Chaque Etat signataire s'engage à promouvoir auprès des acteurs économiques de la filière relevant de leur juridiction l'établissement sur une base volontaire d'un code de bonne conduite, décliné à partir des principes directeurs suivants :

  • Principe de respect de la dignité humaine et de l'ordre public, pouvant notamment s'articuler autour de la mise à disposition de logiciels de filtrage destinés aux utilisateurs, fondés sur la mise au point de systèmes de classification ou sur la définition d'un corpus de mots-clés ;

  • Principe de protection de la vie privée, par lequel les entreprises signataires s'engageraient notamment à exploiter les données à caractère personnel conformément aux finalités déclarées ;

  • Principe d'honnêteté et de loyauté, notamment dans le cadre des relations avec les utilisateurs et les entreprises concurrentes ;

  • Principe de transparence, par lequel les entreprises signataires s'engageraient à faire connaître aux autorités désignées par les Etats toute pratique illicite observée dans le cadre de leur autorité ;

  • Principe de protection des consommateurs, en vertu duquel les entreprises signataires s'engageraient à s'assurer que les services fournis et la promotion desdits services ne contiennent pas de contenus de nature à induire en erreur les utilisateurs par leur caractère ambigu, elliptique, exagéré ou mensonger ;

  • Principe de protection des droits de propriété intellectuelle, notamment dans le cadre de l'attribution au niveau national des NIC ;

  • Principe de sécurité des transactions.

II.4. Rapprochement des pratiques nationales

Les Etats signataires reconnaissent que, en raison du caractère intrinsèquement international du réseau Internet, sa réglementation soulève des problèmes qui bénéficieront grandement d'une approche harmonisée.

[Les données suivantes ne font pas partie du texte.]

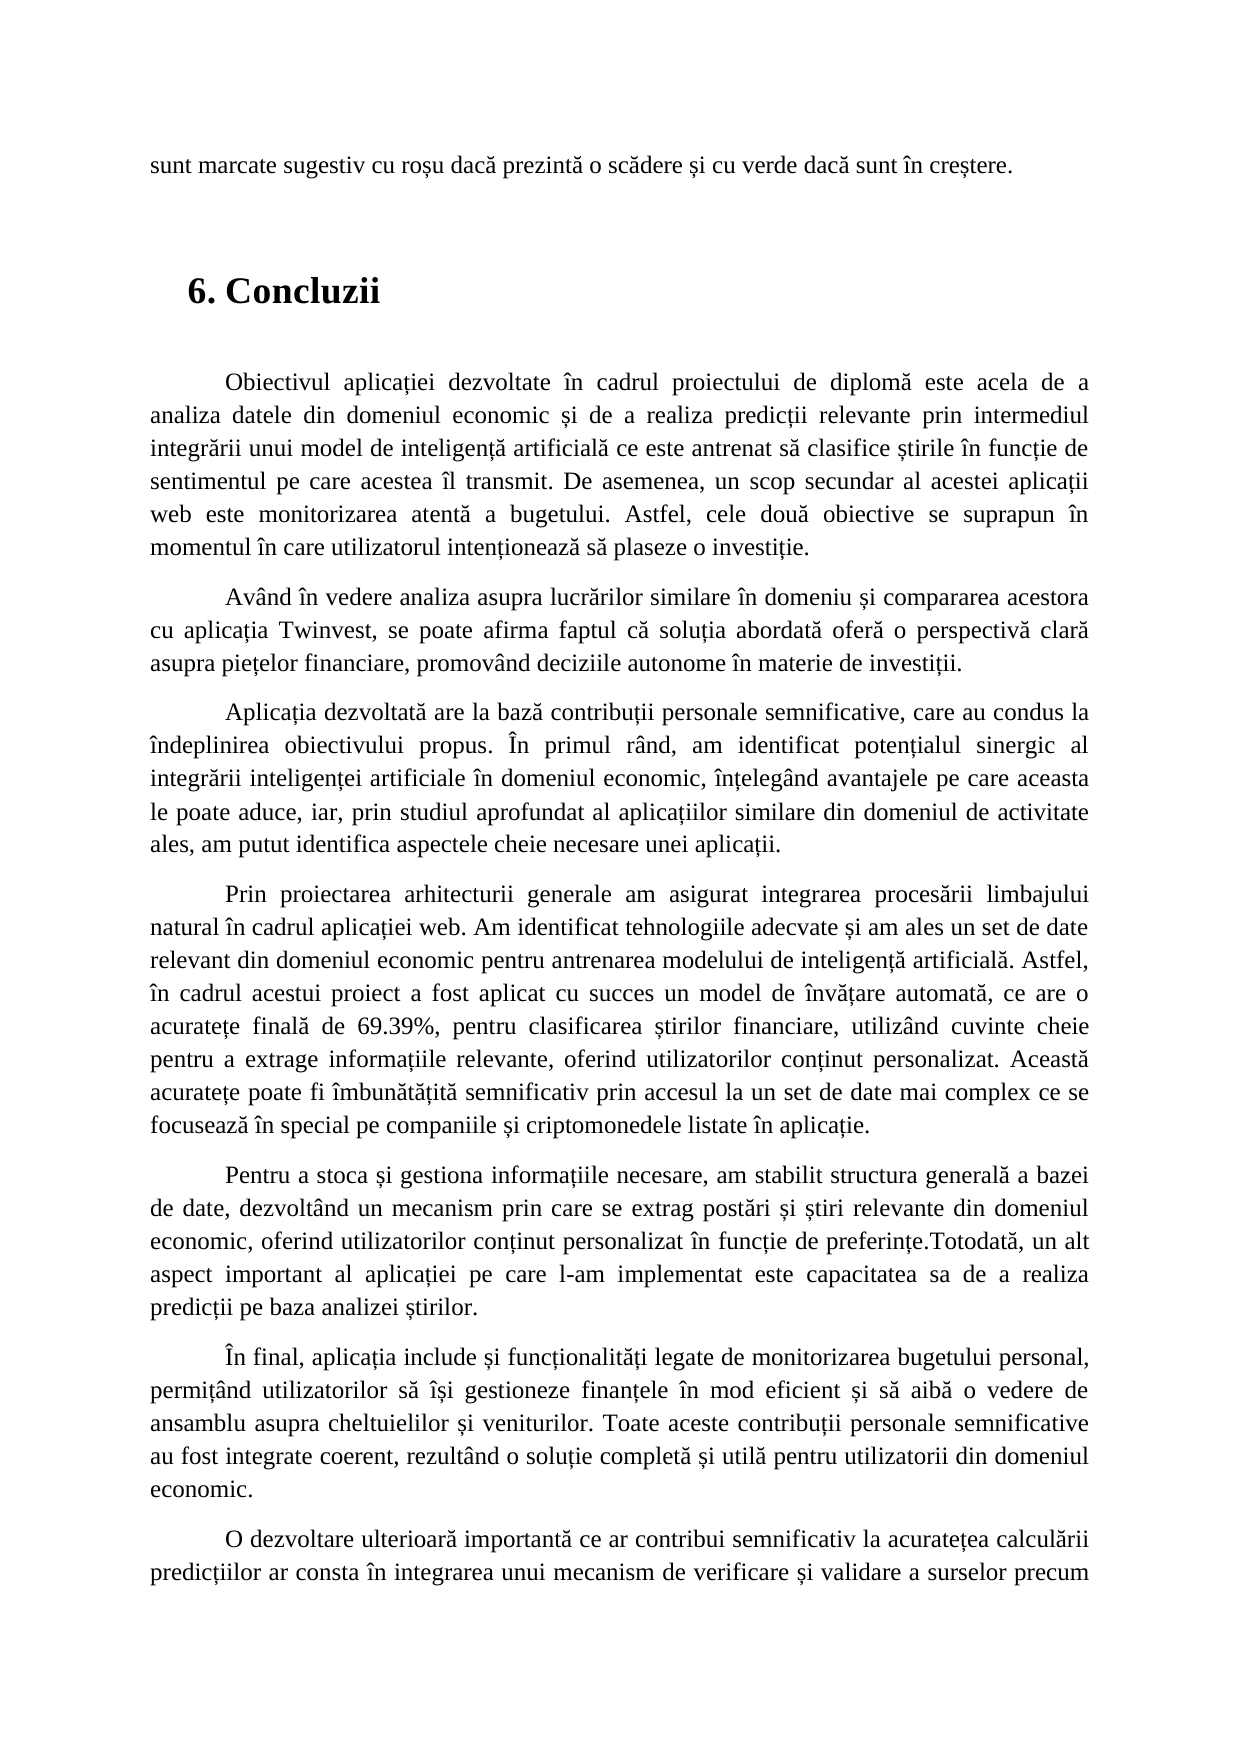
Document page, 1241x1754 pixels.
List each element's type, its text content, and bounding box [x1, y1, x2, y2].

text Aplicația dezvoltată are la bază contribuții personale semnificative, care au condus la îndeplinirea obiectivului propus. În primul rând, am identificat potențialul sinergic al integrării inteligenței artificiale în domeniul economic, înțelegând avantajele pe care aceasta le poate aduce, iar, prin studiul aprofundat al aplicațiilor similare din domeniul de activitate ales, am putut identifica aspectele cheie necesare unei aplicații. [150, 697, 1090, 858]
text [150, 150, 1090, 179]
text Obiectivul aplicației dezvoltate în cadrul proiectului de diplomă este acela de a analiza datele din domeniul economic și de a realiza predicții relevante prin intermediul integrării unui model de inteligență artificială ce este antrenat să clasifice știrile în funcție de sentimentul pe care acestea îl transmit. De asemenea, un scop secundar al acestei aplicații web este monitorizarea atentă a bugetului. Astfel, cele două obiective se suprapun în momentul în care utilizatorul intenționează să plaseze o investiție. [150, 367, 1090, 561]
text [150, 1524, 1090, 1585]
text Prin proiectarea arhitecturii generale am asigurat integrarea procesării limbajului natural în cadrul aplicației web. Am identificat tehnologiile adecvate și am ales un set de date relevant din domeniul economic pentru antrenarea modelului de inteligență artificială. Astfel, în cadrul acestui proiect a fost aplicat cu succes un model de învățare automată, ce are o acuratețe finală de 69.39%, pentru clasificarea știrilor financiare, utilizând cuvinte cheie pentru a extrage informațiile relevante, oferind utilizatorilor conținut personalizat. Această acuratețe poate fi îmbunătățită semnificativ prin accesul la un set de date mai complex ce se focusează în special pe companiile și criptomonedele listate în aplicație. [150, 879, 1090, 1139]
text Având în vedere analiza asupra lucrărilor similare în domeniu și compararea acestora cu aplicația Twinvest, se poate afirma faptul că soluția abordată oferă o perspectivă clară asupra piețelor financiare, promovând deciziile autonome în materie de investiții. [150, 582, 1090, 677]
subtitle Concluzii [187, 268, 1090, 311]
text Pentru a stoca și gestiona informațiile necesare, am stabilit structura generală a bazei de date, dezvoltând un mecanism prin care se extrag postări și știri relevante din domeniul economic, oferind utilizatorilor conținut personalizat în funcție de preferințe.Totodată, un alt aspect important al aplicației pe care l-am implementat este capacitatea sa de a realiza predicții pe baza analizei știrilor. [150, 1160, 1090, 1321]
text În final, aplicația include și funcționalități legate de monitorizarea bugetului personal, permițând utilizatorilor să își gestioneze finanțele în mod eficient și să aibă o vedere de ansamblu asupra cheltuielilor și veniturilor. Toate aceste contribuții personale semnificative au fost integrate coerent, rezultând o soluție completă și utilă pentru utilizatorii din domeniul economic. [150, 1342, 1090, 1503]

Ils s'engagent donc à coopérer afin de rapprocher leurs pratiques nationales relatives à Internet.

III. Coopération policière et judiciaire

Les Etats signataires s'engagent à coopérer afin de prévenir et réprimer toute utilisation des réseaux qui contrevient à l'ordre et à la sécurité publique (notamment terrorisme, trafic de stupéfiants, criminalité organisée internationale) par :

  • l'échange d'informations et d'expériences pour rechercher les auteurs de ces abus, pour mener des enquêtes et engager des poursuites contre eux,
  • le développement de la coopération internationale entre les services répressifs ainsi qu'avec les organisations internationales compétentes,
  • la fourniture de l'entraide judiciaire la plus large possible.